MonkeyTrail: A scalable video-based method for tracking macaque movement trajectory in daily living cages
摘要: 猕猴的行为分析能为神经科学研究提供重要的实验证据。近年来，自动化的动物行为视频分析受到了广泛的关注。然而，这些方法大多需要特定的实验环境以减少物体遮挡或环境变化带来的干扰，目前还缺乏能够规模化用于日常饲养条件下猕猴运动轨迹跟踪的有效手段。在该研究中，我们提出了一种新的方法(MonkeyTrail)用于实现这一目的。其关键原理是通过频繁生成的虚拟空背景，结合背景减除法准确获得包含运动中动物的前景图像。空背景生成利用了帧差法(FDM)和基于深度学习的视觉目标检测模型(YOLOv5)。整个装置由低成本的硬件构成，并可以在单笼饲养猕猴的日常环境中有效工作。为了测试这一方法的性能，我们标定了>8000帧的视频图像作为验证数据集，其中包含各种条件下的猕猴边界框数据。测试结果表明，在相同条件下，MonkeyTrail的跟踪精度和稳定性均超过了传统帧差法、背景减除法和两种基于深度学习的方法(YOLOv5和SSD)。通过对长期监控视频的分析，MonkeyTrail成功地检测到了猕猴在运动量和空间偏好方面的变化。这些结果表明，该方法可以用于实现低成本、较大规模的猕猴日常行为分析。Abstract: Behavioral analysis of macaques provides important experimental evidence in the field of neuroscience. In recent years, video-based automatic animal behavior analysis has received widespread attention. However, methods capable of extracting and analyzing daily movement trajectories of macaques in their daily living cages remain underdeveloped, with previous approaches usually requiring specific environments to reduce interference from occlusion or environmental change. Here, we introduce a novel method, called MonkeyTrail, which satisfies the above requirements by frequently generating virtual empty backgrounds and using background subtraction to accurately obtain the foreground of moving animals. The empty background is generated by combining the frame difference method (FDM) and deep learning-based model (YOLOv5). The entire setup can be operated with low-cost hardware and can be applied to the daily living environments of individually caged macaques. To test MonkeyTrail performance, we labeled a dataset containing >8 000 video frames with the bounding boxes of macaques under various conditions as ground-truth. Results showed that the tracking accuracy and stability of MonkeyTrail exceeded that of two deep learning-based methods (YOLOv5 and Single-Shot MultiBox Detector), traditional frame difference method, and naïve background subtraction method. Using MonkeyTrail to analyze long-term surveillance video recordings, we successfully assessed changes in animal behavior in terms of movement amount and spatial preference. Thus, these findings demonstrate that MonkeyTrail enables low-cost, large-scale daily behavioral analysis of macaques.
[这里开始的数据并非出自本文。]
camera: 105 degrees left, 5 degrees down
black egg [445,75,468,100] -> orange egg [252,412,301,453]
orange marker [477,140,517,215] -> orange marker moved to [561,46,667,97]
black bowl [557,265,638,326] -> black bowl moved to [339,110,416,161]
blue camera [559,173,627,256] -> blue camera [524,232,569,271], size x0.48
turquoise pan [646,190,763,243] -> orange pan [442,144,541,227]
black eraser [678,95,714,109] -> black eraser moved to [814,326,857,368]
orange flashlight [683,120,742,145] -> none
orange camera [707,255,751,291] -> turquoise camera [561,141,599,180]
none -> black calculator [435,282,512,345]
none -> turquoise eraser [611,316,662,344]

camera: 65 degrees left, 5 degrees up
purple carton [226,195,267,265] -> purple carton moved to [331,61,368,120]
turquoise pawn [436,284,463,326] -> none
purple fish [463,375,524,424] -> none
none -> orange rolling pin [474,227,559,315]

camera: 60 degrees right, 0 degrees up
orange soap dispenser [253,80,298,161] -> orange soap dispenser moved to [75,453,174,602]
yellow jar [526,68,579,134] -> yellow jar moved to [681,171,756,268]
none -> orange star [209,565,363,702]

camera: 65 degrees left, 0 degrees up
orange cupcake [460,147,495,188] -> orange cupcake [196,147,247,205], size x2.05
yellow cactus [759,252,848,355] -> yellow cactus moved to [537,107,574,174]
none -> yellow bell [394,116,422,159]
Figure 1. Overall recording environment and camera setup
A: One frame of recorded video, showing arrangement of monkey cages. For each recording, two cages in upper and middle positions with better visibility (marked by yellow box) were analyzed by proposed method. Position of camera in A is marked by red box. B: Diagram showing setup of recording cameras mounted on the other side of the room above cage height. Yellow and red boxes in B correspond to A.
Figure 3. Influence of environmental changes on efficacy of background subtraction
A: Relationships among B–H. (C, F), (D, G), (E, H) are empty backgrounds at certain times and corresponding background subtraction results. Empty backgrounds of C, D, and E were obtained at 1 h intervals. Real-time frame B subtracted from C–E is a video frame near time of E.
Figure 5. Background subtraction process with generated empty background
A: One video frame showing typical situation in daily living cage. B: Background subtraction between A and virtual empty background generated temporally close to A, thus highlighting foreground containing animal. C: Image processing result of B, after spatial median filtering, binarizing, eroding, and dilating. A and B are redrawn from Figure 3B and H, respectively.
Figure 6. Representative tracking results for macaque during daytime and nighttime
Green box and blue line represent bounding box and trajectory, respectively. Sequence of frames is from left to right, then top to bottom. Time interval between each frame is >10 s. These examples include different motions and various levels of occlusion.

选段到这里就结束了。